Kirkus Reviews QR Code
THE BIRD HOUSE by Kelly Simmons Kirkus Star

THE BIRD HOUSE

by Kelly Simmons

Pub Date: Feb. 1st, 2011
ISBN: 978-1-4391-6093-0
Publisher: Washington Square/Pocket

An intergenerational school project unlocks a Pandora’s box of unsettling truths.

Ann, 70, is aging gracefully in the well-appointed Bryn Mawr home she once shared with her architect husband Theo, who died young of a heart attack. She is still haunted by the death of her daughter Emma at age four, a death, which, she hints at the beginning, she caused. Up to now, Ann has had a perfunctory, holidays-only acquaintance with her young granddaughter, Ellie.
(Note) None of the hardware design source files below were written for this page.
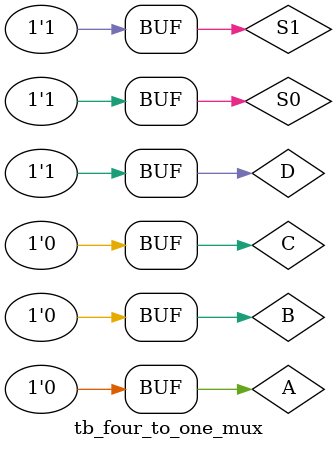
<source format=v>
`timescale 1ns / 1ps


module tb_four_to_one_mux();
reg A,B,C,D,S0,S1;
wire Y;
four_to_one_mux m1(
   .a(A), 
   .b(B),
   .c(C), 
   .d(D), 
   .s0(S0),
   .s1(S1),
   .y(Y)
);
initial 
 begin
         S1=1'b0; S0=1'b0; A=1'b1; B=1'b0; C=1'b0; D=1'b0;
   #10;  S1=1'b0; S0=1'b1; A=1'b0; B=1'b1; C=1'b0; D=1'b0;
   #10;  S1=1'b1; S0=1'b0; A=1'b0; B=1'b0; C=1'b1; D=1'b0;
   #10;  S1=1'b1; S0=1'b1; A=1'b0; B=1'b0; C=1'b0; D=1'b1;
   
end
endmodule

</source>
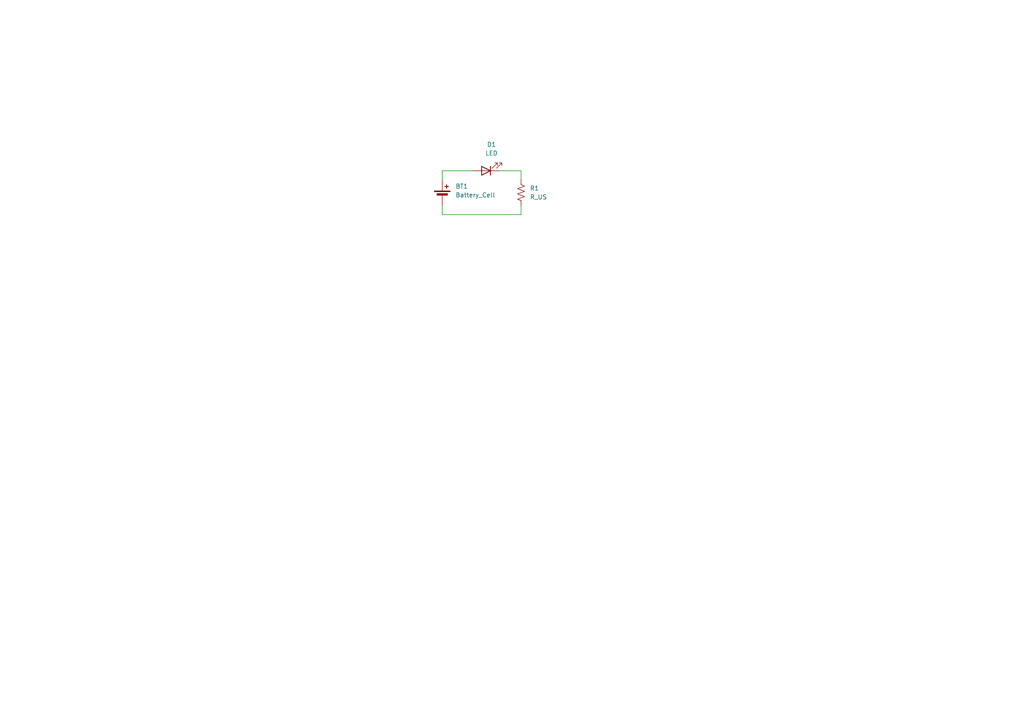
<source format=kicad_sch>
(kicad_sch
	(version 20231120)
	(generator "eeschema")
	(generator_version "8.0")
	(uuid "0f522677-7731-4966-baae-dd4381249bbf")
	(paper "A4")
	
	(wire
		(pts
			(xy 151.13 59.69) (xy 151.13 62.23)
		)
		(stroke
			(width 0)
			(type default)
		)
		(uuid "44f7a7e9-eff7-496a-a97f-fc575a1fa19b")
	)
	(wire
		(pts
			(xy 128.27 49.53) (xy 137.16 49.53)
		)
		(stroke
			(width 0)
			(type default)
		)
		(uuid "5319cefc-db8f-41ca-b64f-42686c85600d")
	)
	(wire
		(pts
			(xy 151.13 62.23) (xy 128.27 62.23)
		)
		(stroke
			(width 0)
			(type default)
		)
		(uuid "c38695b1-02aa-43fa-b344-d37d3721bcf4")
	)
	(wire
		(pts
			(xy 128.27 52.07) (xy 128.27 49.53)
		)
		(stroke
			(width 0)
			(type default)
		)
		(uuid "c4d64dc7-0be9-4687-88c6-cf28ff4f7871")
	)
	(wire
		(pts
			(xy 151.13 49.53) (xy 151.13 52.07)
		)
		(stroke
			(width 0)
			(type default)
		)
		(uuid "d10bd64f-a687-498c-b7de-8b718540f034")
	)
	(wire
		(pts
			(xy 144.78 49.53) (xy 151.13 49.53)
		)
		(stroke
			(width 0)
			(type default)
		)
		(uuid "d61ef5ef-9703-4539-a464-3d487dd97ddb")
	)
	(wire
		(pts
			(xy 128.27 62.23) (xy 128.27 59.69)
		)
		(stroke
			(width 0)
			(type default)
		)
		(uuid "f26bf30b-ec0b-4577-999a-6d58d4c41b4e")
	)
	(symbol
		(lib_id "Device:Battery_Cell")
		(at 128.27 57.15 0)
		(unit 1)
		(exclude_from_sim no)
		(in_bom yes)
		(on_board yes)
		(dnp no)
		(fields_autoplaced yes)
		(uuid "1911586d-fe18-41df-aa41-f7421cb80f8e")
		(property "Reference" "BT1"
			(at 132.08 54.0384 0)
			(effects
				(font
					(size 1.27 1.27)
				)
				(justify left)
			)
		)
		(property "Value" "Battery_Cell"
			(at 132.08 56.5784 0)
			(effects
				(font
					(size 1.27 1.27)
				)
				(justify left)
			)
		)
		(property "Footprint" "FS_3_Global_Footprint_Library:MS621FE-FL11E_SEC"
			(at 128.27 55.626 90)
			(effects
				(font
					(size 1.27 1.27)
				)
				(hide yes)
			)
		)
		(property "Datasheet" "~"
			(at 128.27 55.626 90)
			(effects
				(font
					(size 1.27 1.27)
				)
				(hide yes)
			)
		)
		(property "Description" "Single-cell battery"
			(at 128.27 57.15 0)
			(effects
				(font
					(size 1.27 1.27)
				)
				(hide yes)
			)
		)
		(pin "2"
			(uuid "d3faa111-e28e-4092-81c9-f2f51848c1f9")
		)
		(pin "1"
			(uuid "c43dcd43-30b6-4310-8927-82d046ecccb2")
		)
		(instances
			(project ""
				(path "/0f522677-7731-4966-baae-dd4381249bbf"
					(reference "BT1")
					(unit 1)
				)
			)
		)
	)
	(symbol
		(lib_id "Device:R_US")
		(at 151.13 55.88 0)
		(unit 1)
		(exclude_from_sim no)
		(in_bom yes)
		(on_board yes)
		(dnp no)
		(fields_autoplaced yes)
		(uuid "9553d63c-7867-4582-ba4b-a511875920e7")
		(property "Reference" "R1"
			(at 153.67 54.6099 0)
			(effects
				(font
					(size 1.27 1.27)
				)
				(justify left)
			)
		)
		(property "Value" "R_US"
			(at 153.67 57.1499 0)
			(effects
				(font
					(size 1.27 1.27)
				)
				(justify left)
			)
		)
		(property "Footprint" "Resistor_SMD:R_0805_2012Metric_Pad1.20x1.40mm_HandSolder"
			(at 152.146 56.134 90)
			(effects
				(font
					(size 1.27 1.27)
				)
				(hide yes)
			)
		)
		(property "Datasheet" "~"
			(at 151.13 55.88 0)
			(effects
				(font
					(size 1.27 1.27)
				)
				(hide yes)
			)
		)
		(property "Description" "Resistor, US symbol"
			(at 151.13 55.88 0)
			(effects
				(font
					(size 1.27 1.27)
				)
				(hide yes)
			)
		)
		(pin "1"
			(uuid "0d72a1b5-971d-46c7-846c-a4f0e2554016")
		)
		(pin "2"
			(uuid "de0ce407-32e5-43d0-974f-c39678ecaa7a")
		)
		(instances
			(project ""
				(path "/0f522677-7731-4966-baae-dd4381249bbf"
					(reference "R1")
					(unit 1)
				)
			)
		)
	)
	(symbol
		(lib_id "Device:LED")
		(at 140.97 49.53 180)
		(unit 1)
		(exclude_from_sim no)
		(in_bom yes)
		(on_board yes)
		(dnp no)
		(fields_autoplaced yes)
		(uuid "9c2d0ca7-7246-45f6-ab3b-644408c7bd68")
		(property "Reference" "D1"
			(at 142.5575 41.91 0)
			(effects
				(font
					(size 1.27 1.27)
				)
			)
		)
		(property "Value" "LED"
			(at 142.5575 44.45 0)
			(effects
				(font
					(size 1.27 1.27)
				)
			)
		)
		(property "Footprint" "LED_SMD:LED_0805_2012Metric_Pad1.15x1.40mm_HandSolder"
			(at 140.97 49.53 0)
			(effects
				(font
					(size 1.27 1.27)
				)
				(hide yes)
			)
		)
		(property "Datasheet" "~"
			(at 140.97 49.53 0)
			(effects
				(font
					(size 1.27 1.27)
				)
				(hide yes)
			)
		)
		(property "Description" "Light emitting diode"
			(at 140.97 49.53 0)
			(effects
				(font
					(size 1.27 1.27)
				)
				(hide yes)
			)
		)
		(pin "2"
			(uuid "eae6a9f5-603f-4d47-b611-a0217ae9328c")
		)
		(pin "1"
			(uuid "3125cf86-488d-43ae-8b97-c36f1ec705a3")
		)
		(instances
			(project ""
				(path "/0f522677-7731-4966-baae-dd4381249bbf"
					(reference "D1")
					(unit 1)
				)
			)
		)
	)
	(sheet_instances
		(path "/"
			(page "1")
		)
	)
)

</source>
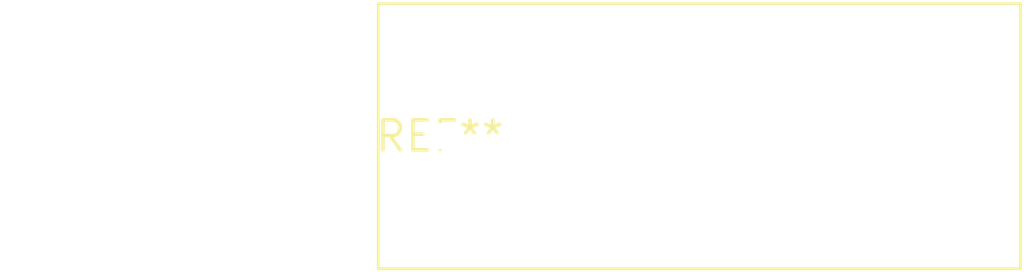
<source format=kicad_pcb>
(kicad_pcb (version 20240108) (generator pcbnew)

  (general
    (thickness 1.6)
  )

  (paper "A4")
  (layers
    (0 "F.Cu" signal)
    (31 "B.Cu" signal)
    (32 "B.Adhes" user "B.Adhesive")
    (33 "F.Adhes" user "F.Adhesive")
    (34 "B.Paste" user)
    (35 "F.Paste" user)
    (36 "B.SilkS" user "B.Silkscreen")
    (37 "F.SilkS" user "F.Silkscreen")
    (38 "B.Mask" user)
    (39 "F.Mask" user)
    (40 "Dwgs.User" user "User.Drawings")
    (41 "Cmts.User" user "User.Comments")
    (42 "Eco1.User" user "User.Eco1")
    (43 "Eco2.User" user "User.Eco2")
    (44 "Edge.Cuts" user)
    (45 "Margin" user)
    (46 "B.CrtYd" user "B.Courtyard")
    (47 "F.CrtYd" user "F.Courtyard")
    (48 "B.Fab" user)
    (49 "F.Fab" user)
    (50 "User.1" user)
    (51 "User.2" user)
    (52 "User.3" user)
    (53 "User.4" user)
    (54 "User.5" user)
    (55 "User.6" user)
    (56 "User.7" user)
    (57 "User.8" user)
    (58 "User.9" user)
  )

  (setup
    (pad_to_mask_clearance 0)
    (pcbplotparams
      (layerselection 0x00010fc_ffffffff)
      (plot_on_all_layers_selection 0x0000000_00000000)
      (disableapertmacros false)
      (usegerberextensions false)
      (usegerberattributes false)
      (usegerberadvancedattributes false)
      (creategerberjobfile false)
      (dashed_line_dash_ratio 12.000000)
      (dashed_line_gap_ratio 3.000000)
      (svgprecision 4)
      (plotframeref false)
      (viasonmask false)
      (mode 1)
      (useauxorigin false)
      (hpglpennumber 1)
      (hpglpenspeed 20)
      (hpglpendiameter 15.000000)
      (dxfpolygonmode false)
      (dxfimperialunits false)
      (dxfusepcbnewfont false)
      (psnegative false)
      (psa4output false)
      (plotreference false)
      (plotvalue false)
      (plotinvisibletext false)
      (sketchpadsonfab false)
      (subtractmaskfromsilk false)
      (outputformat 1)
      (mirror false)
      (drillshape 1)
      (scaleselection 1)
      (outputdirectory "")
    )
  )

  (net 0 "")

  (footprint "C_Rect_L27.0mm_W11.0mm_P22.00mm" (layer "F.Cu") (at 0 0))

)

</source>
Ellie’s father, Ann’s son Tom, a lawyer, is married to Tinsley, an overprotective parent even by today’s standards. When Ellie seeks Ann’s help in compiling a scrapbook of family memories, their relationship blossoms. But digging through musty memorabilia forces Ann to relive the precipitous decline of her once-proud Philadelphia Main Line family. Demented and cancer-ridden, Ann’s mother finished her days in a nursing home after Ann’s father absconded with the family fortune. Ann rebuffed her father’s efforts to explain his conduct, and he died unforgiven. The story alternates between 2010 and 1967, a momentous year when Ann, still nursing infant Tom, is diagnosed with breast cancer and undergoes a mastectomy. That same year, she has a soul-wrenching affair with Peter, a high-school sweetheart she’d never really gotten over. Tinsley, upset that Ann “crossed boundaries” with Ellie by telling her about breast cancer, threatens to stop Ann and Ellie’s “play dates.” If Ann must resort to blackmail to see Ellie, she has the ammunition: proof that Tinsley has been unfaithful to Tom. Ultimately all of Ann’s assumptions about her family history will be upended. But Simmons’ exposition is so sparing—revealing tiny inconsistencies rather than smoking guns—that the book’s resolution is needlessly opaque. The writing is so evocative and detailed in its depiction of the inevitable reckonings that come with age, and of Ann’s subtle, possibly calculated memory slips, that more “explainers” would have been welcome.

Hope at the bottom of the box, not least for more from this talented author.